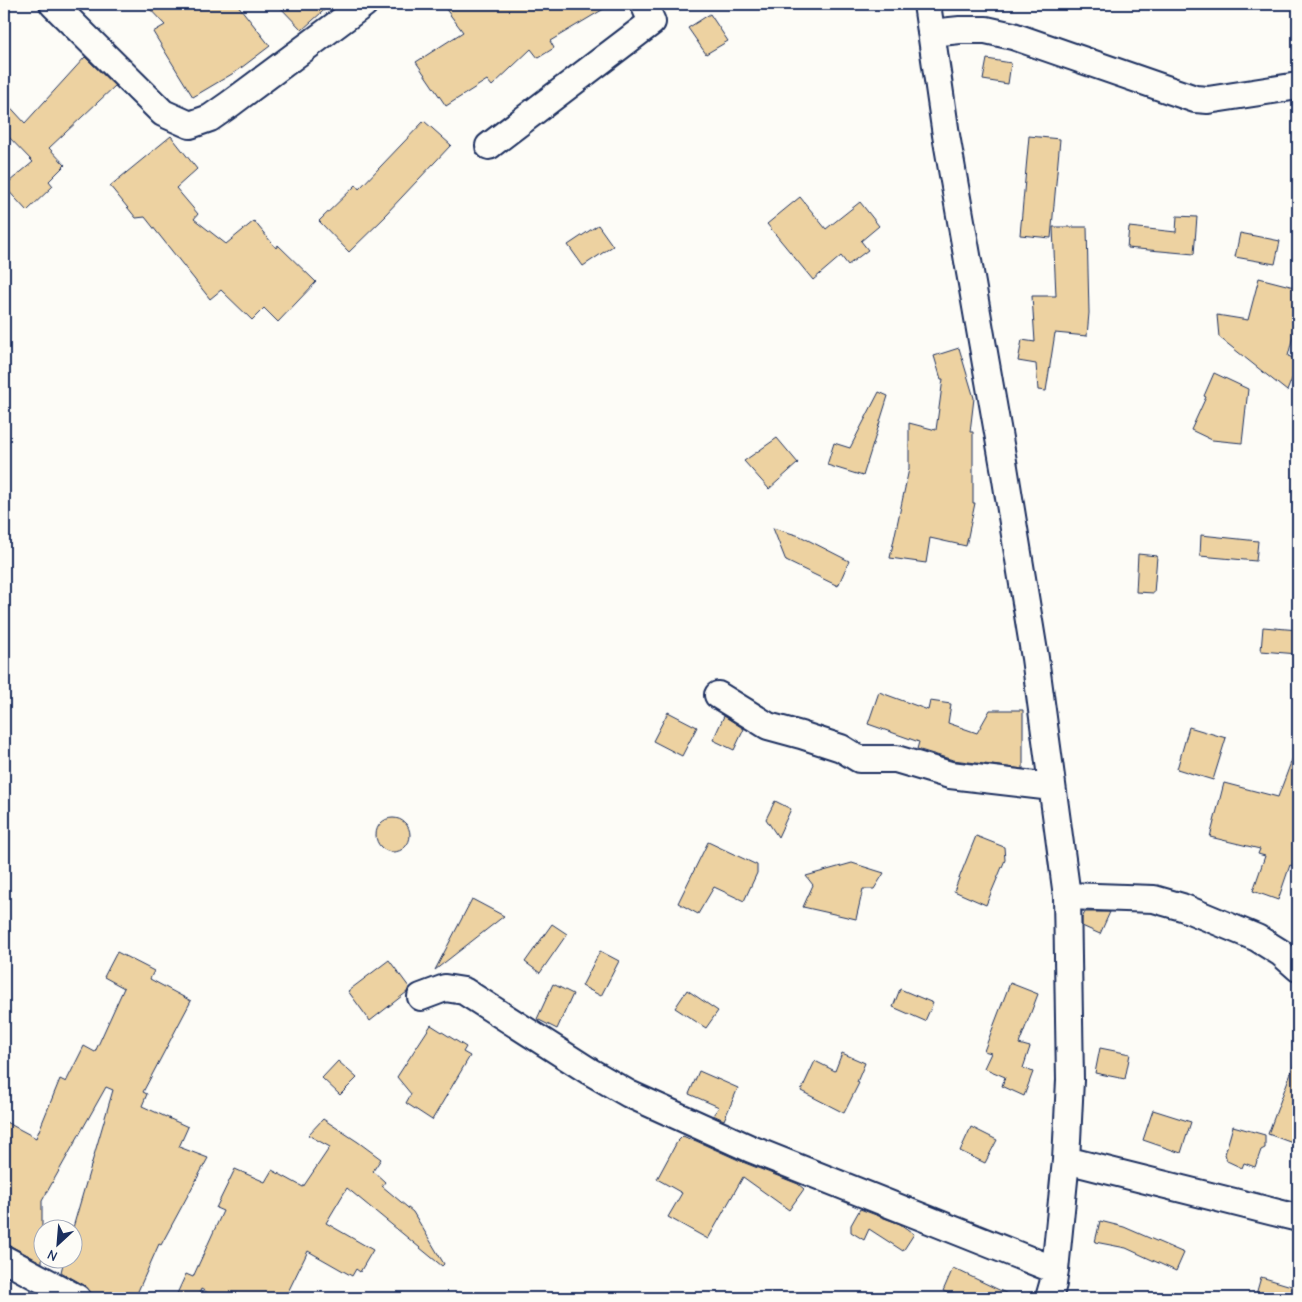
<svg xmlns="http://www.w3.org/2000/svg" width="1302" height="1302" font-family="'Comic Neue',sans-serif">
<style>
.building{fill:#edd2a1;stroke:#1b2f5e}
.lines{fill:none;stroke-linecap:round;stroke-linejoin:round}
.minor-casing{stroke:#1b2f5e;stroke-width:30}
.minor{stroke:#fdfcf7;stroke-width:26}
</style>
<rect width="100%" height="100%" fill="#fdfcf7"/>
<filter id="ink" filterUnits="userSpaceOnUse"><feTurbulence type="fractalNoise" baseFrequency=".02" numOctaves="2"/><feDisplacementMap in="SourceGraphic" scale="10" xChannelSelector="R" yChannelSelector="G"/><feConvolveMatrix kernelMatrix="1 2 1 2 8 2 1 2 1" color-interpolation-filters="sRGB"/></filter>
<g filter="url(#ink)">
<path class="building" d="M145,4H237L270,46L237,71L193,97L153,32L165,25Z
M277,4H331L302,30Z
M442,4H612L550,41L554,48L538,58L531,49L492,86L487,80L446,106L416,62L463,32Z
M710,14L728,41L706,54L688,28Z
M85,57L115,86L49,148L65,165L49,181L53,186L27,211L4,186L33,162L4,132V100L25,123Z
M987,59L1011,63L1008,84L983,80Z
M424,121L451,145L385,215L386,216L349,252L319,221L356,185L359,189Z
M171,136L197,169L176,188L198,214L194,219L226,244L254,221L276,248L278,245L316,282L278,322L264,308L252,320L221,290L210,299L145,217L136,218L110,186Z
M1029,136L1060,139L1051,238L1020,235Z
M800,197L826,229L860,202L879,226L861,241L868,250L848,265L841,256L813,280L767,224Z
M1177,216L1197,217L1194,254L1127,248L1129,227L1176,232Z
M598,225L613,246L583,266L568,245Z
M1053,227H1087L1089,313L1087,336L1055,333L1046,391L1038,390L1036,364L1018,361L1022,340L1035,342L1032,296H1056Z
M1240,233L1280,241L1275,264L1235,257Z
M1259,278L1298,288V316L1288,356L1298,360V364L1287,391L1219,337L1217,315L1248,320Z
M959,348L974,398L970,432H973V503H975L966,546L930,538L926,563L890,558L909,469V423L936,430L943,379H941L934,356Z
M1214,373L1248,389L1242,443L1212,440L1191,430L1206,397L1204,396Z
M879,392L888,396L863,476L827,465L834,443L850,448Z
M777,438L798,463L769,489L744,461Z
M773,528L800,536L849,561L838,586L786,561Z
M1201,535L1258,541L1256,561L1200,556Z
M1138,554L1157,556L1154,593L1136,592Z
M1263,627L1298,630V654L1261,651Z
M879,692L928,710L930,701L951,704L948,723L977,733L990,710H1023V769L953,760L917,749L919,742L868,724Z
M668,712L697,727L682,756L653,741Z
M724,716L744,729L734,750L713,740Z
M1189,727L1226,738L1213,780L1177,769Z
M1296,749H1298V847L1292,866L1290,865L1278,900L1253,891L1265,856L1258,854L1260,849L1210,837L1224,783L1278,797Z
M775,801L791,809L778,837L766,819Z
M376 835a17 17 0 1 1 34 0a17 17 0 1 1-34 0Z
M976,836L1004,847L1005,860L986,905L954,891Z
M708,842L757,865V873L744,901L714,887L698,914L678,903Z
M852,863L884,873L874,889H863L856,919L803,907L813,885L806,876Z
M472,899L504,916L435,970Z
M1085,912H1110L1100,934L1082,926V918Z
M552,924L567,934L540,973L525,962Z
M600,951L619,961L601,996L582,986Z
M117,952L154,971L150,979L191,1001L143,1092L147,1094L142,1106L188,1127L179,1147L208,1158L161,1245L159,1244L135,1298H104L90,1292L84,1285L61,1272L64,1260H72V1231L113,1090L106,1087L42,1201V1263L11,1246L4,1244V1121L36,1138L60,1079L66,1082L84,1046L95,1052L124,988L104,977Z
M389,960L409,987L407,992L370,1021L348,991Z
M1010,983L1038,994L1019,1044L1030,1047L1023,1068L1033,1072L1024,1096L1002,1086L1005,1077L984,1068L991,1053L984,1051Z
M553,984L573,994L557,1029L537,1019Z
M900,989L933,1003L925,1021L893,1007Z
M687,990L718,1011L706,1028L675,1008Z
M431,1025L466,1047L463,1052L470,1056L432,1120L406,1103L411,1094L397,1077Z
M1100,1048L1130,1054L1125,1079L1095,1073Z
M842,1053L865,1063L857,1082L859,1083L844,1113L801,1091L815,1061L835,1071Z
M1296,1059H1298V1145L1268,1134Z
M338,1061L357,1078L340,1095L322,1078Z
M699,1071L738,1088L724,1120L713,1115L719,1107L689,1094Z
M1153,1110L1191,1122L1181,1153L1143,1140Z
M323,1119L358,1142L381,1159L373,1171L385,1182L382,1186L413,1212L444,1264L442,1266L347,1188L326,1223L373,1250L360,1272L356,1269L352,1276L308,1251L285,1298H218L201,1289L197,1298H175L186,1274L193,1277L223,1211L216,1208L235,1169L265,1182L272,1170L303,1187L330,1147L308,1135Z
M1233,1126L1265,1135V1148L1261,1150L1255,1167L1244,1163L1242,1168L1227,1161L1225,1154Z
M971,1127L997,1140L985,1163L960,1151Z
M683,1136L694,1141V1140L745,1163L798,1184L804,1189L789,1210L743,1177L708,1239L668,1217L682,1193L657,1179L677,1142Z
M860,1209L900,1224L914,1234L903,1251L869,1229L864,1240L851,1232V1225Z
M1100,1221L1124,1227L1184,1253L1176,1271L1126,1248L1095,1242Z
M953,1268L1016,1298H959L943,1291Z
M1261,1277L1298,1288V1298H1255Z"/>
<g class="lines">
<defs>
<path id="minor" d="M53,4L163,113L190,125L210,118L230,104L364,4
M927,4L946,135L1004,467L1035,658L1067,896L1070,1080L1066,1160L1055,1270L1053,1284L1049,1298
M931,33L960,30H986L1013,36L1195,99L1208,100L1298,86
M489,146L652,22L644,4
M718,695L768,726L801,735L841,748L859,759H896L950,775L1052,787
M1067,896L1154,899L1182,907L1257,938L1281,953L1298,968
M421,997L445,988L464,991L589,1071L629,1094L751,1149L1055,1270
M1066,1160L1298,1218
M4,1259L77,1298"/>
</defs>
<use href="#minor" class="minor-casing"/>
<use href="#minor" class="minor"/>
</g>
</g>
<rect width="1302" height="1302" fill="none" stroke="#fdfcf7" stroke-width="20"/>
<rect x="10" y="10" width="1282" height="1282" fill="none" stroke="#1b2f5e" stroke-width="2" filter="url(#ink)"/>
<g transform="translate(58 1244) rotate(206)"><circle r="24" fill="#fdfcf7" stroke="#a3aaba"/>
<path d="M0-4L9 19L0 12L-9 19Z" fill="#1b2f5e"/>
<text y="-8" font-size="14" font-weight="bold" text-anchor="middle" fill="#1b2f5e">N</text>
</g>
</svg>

○ ○ ○

### Exercise requirements
Omit the images and transcribe all of the records above word for word.

### Problem solution
<svg xmlns="http://www.w3.org/2000/svg" width="1302" height="1302" font-family="'Comic Neue',sans-serif">
<style>
.building{fill:#edd2a1;stroke:#1b2f5e}
.lines{fill:none;stroke-linecap:round;stroke-linejoin:round}
.minor-casing{stroke:#1b2f5e;stroke-width:30}
.minor{stroke:#fdfcf7;stroke-width:26}
</style>
<rect width="100%" height="100%" fill="#fdfcf7"/>
<filter id="ink" filterUnits="userSpaceOnUse"><feTurbulence type="fractalNoise" baseFrequency=".02" numOctaves="2"/><feDisplacementMap in="SourceGraphic" scale="10" xChannelSelector="R" yChannelSelector="G"/><feConvolveMatrix kernelMatrix="1 2 1 2 8 2 1 2 1" color-interpolation-filters="sRGB"/></filter>
<g filter="url(#ink)">
<path class="building" d="M145,4H237L270,46L237,71L193,97L153,32L165,25Z
M277,4H331L302,30Z
M442,4H612L550,41L554,48L538,58L531,49L492,86L487,80L446,106L416,62L463,32Z
M710,14L728,41L706,54L688,28Z
M85,57L115,86L49,148L65,165L49,181L53,186L27,211L4,186L33,162L4,132V100L25,123Z
M987,59L1011,63L1008,84L983,80Z
M424,121L451,145L385,215L386,216L349,252L319,221L356,185L359,189Z
M171,136L197,169L176,188L198,214L194,219L226,244L254,221L276,248L278,245L316,282L278,322L264,308L252,320L221,290L210,299L145,217L136,218L110,186Z
M1029,136L1060,139L1051,238L1020,235Z
M800,197L826,229L860,202L879,226L861,241L868,250L848,265L841,256L813,280L767,224Z
M1177,216L1197,217L1194,254L1127,248L1129,227L1176,232Z
M598,225L613,246L583,266L568,245Z
M1053,227H1087L1089,313L1087,336L1055,333L1046,391L1038,390L1036,364L1018,361L1022,340L1035,342L1032,296H1056Z
M1240,233L1280,241L1275,264L1235,257Z
M1259,278L1298,288V316L1288,356L1298,360V364L1287,391L1219,337L1217,315L1248,320Z
M959,348L974,398L970,432H973V503H975L966,546L930,538L926,563L890,558L909,469V423L936,430L943,379H941L934,356Z
M1214,373L1248,389L1242,443L1212,440L1191,430L1206,397L1204,396Z
M879,392L888,396L863,476L827,465L834,443L850,448Z
M777,438L798,463L769,489L744,461Z
M773,528L800,536L849,561L838,586L786,561Z
M1201,535L1258,541L1256,561L1200,556Z
M1138,554L1157,556L1154,593L1136,592Z
M1263,627L1298,630V654L1261,651Z
M879,692L928,710L930,701L951,704L948,723L977,733L990,710H1023V769L953,760L917,749L919,742L868,724Z
M668,712L697,727L682,756L653,741Z
M724,716L744,729L734,750L713,740Z
M1189,727L1226,738L1213,780L1177,769Z
M1296,749H1298V847L1292,866L1290,865L1278,900L1253,891L1265,856L1258,854L1260,849L1210,837L1224,783L1278,797Z
M775,801L791,809L778,837L766,819Z
M376 835a17 17 0 1 1 34 0a17 17 0 1 1-34 0Z
M976,836L1004,847L1005,860L986,905L954,891Z
M708,842L757,865V873L744,901L714,887L698,914L678,903Z
M852,863L884,873L874,889H863L856,919L803,907L813,885L806,876Z
M472,899L504,916L435,970Z
M1085,912H1110L1100,934L1082,926V918Z
M552,924L567,934L540,973L525,962Z
M600,951L619,961L601,996L582,986Z
M117,952L154,971L150,979L191,1001L143,1092L147,1094L142,1106L188,1127L179,1147L208,1158L161,1245L159,1244L135,1298H104L90,1292L84,1285L61,1272L64,1260H72V1231L113,1090L106,1087L42,1201V1263L11,1246L4,1244V1121L36,1138L60,1079L66,1082L84,1046L95,1052L124,988L104,977Z
M389,960L409,987L407,992L370,1021L348,991Z
M1010,983L1038,994L1019,1044L1030,1047L1023,1068L1033,1072L1024,1096L1002,1086L1005,1077L984,1068L991,1053L984,1051Z
M553,984L573,994L557,1029L537,1019Z
M900,989L933,1003L925,1021L893,1007Z
M687,990L718,1011L706,1028L675,1008Z
M431,1025L466,1047L463,1052L470,1056L432,1120L406,1103L411,1094L397,1077Z
M1100,1048L1130,1054L1125,1079L1095,1073Z
M842,1053L865,1063L857,1082L859,1083L844,1113L801,1091L815,1061L835,1071Z
M1296,1059H1298V1145L1268,1134Z
M338,1061L357,1078L340,1095L322,1078Z
M699,1071L738,1088L724,1120L713,1115L719,1107L689,1094Z
M1153,1110L1191,1122L1181,1153L1143,1140Z
M323,1119L358,1142L381,1159L373,1171L385,1182L382,1186L413,1212L444,1264L442,1266L347,1188L326,1223L373,1250L360,1272L356,1269L352,1276L308,1251L285,1298H218L201,1289L197,1298H175L186,1274L193,1277L223,1211L216,1208L235,1169L265,1182L272,1170L303,1187L330,1147L308,1135Z
M1233,1126L1265,1135V1148L1261,1150L1255,1167L1244,1163L1242,1168L1227,1161L1225,1154Z
M971,1127L997,1140L985,1163L960,1151Z
M683,1136L694,1141V1140L745,1163L798,1184L804,1189L789,1210L743,1177L708,1239L668,1217L682,1193L657,1179L677,1142Z
M860,1209L900,1224L914,1234L903,1251L869,1229L864,1240L851,1232V1225Z
M1100,1221L1124,1227L1184,1253L1176,1271L1126,1248L1095,1242Z
M953,1268L1016,1298H959L943,1291Z
M1261,1277L1298,1288V1298H1255Z"/>
<g class="lines">
<defs>
<path id="minor" d="M53,4L163,113L190,125L210,118L230,104L364,4
M927,4L946,135L1004,467L1035,658L1067,896L1070,1080L1066,1160L1055,1270L1053,1284L1049,1298
M931,33L960,30H986L1013,36L1195,99L1208,100L1298,86
M489,146L652,22L644,4
M718,695L768,726L801,735L841,748L859,759H896L950,775L1052,787
M1067,896L1154,899L1182,907L1257,938L1281,953L1298,968
M421,997L445,988L464,991L589,1071L629,1094L751,1149L1055,1270
M1066,1160L1298,1218
M4,1259L77,1298"/>
</defs>
<use href="#minor" class="minor-casing"/>
<use href="#minor" class="minor"/>
</g>
</g>
<rect width="1302" height="1302" fill="none" stroke="#fdfcf7" stroke-width="20"/>
<rect x="10" y="10" width="1282" height="1282" fill="none" stroke="#1b2f5e" stroke-width="2" filter="url(#ink)"/>
<g transform="translate(58 1244) rotate(206)"><circle r="24" fill="#fdfcf7" stroke="#a3aaba"/>
<path d="M0-4L9 19L0 12L-9 19Z" fill="#1b2f5e"/>
<text y="-8" font-size="14" font-weight="bold" text-anchor="middle" fill="#1b2f5e">N</text>
</g>
</svg>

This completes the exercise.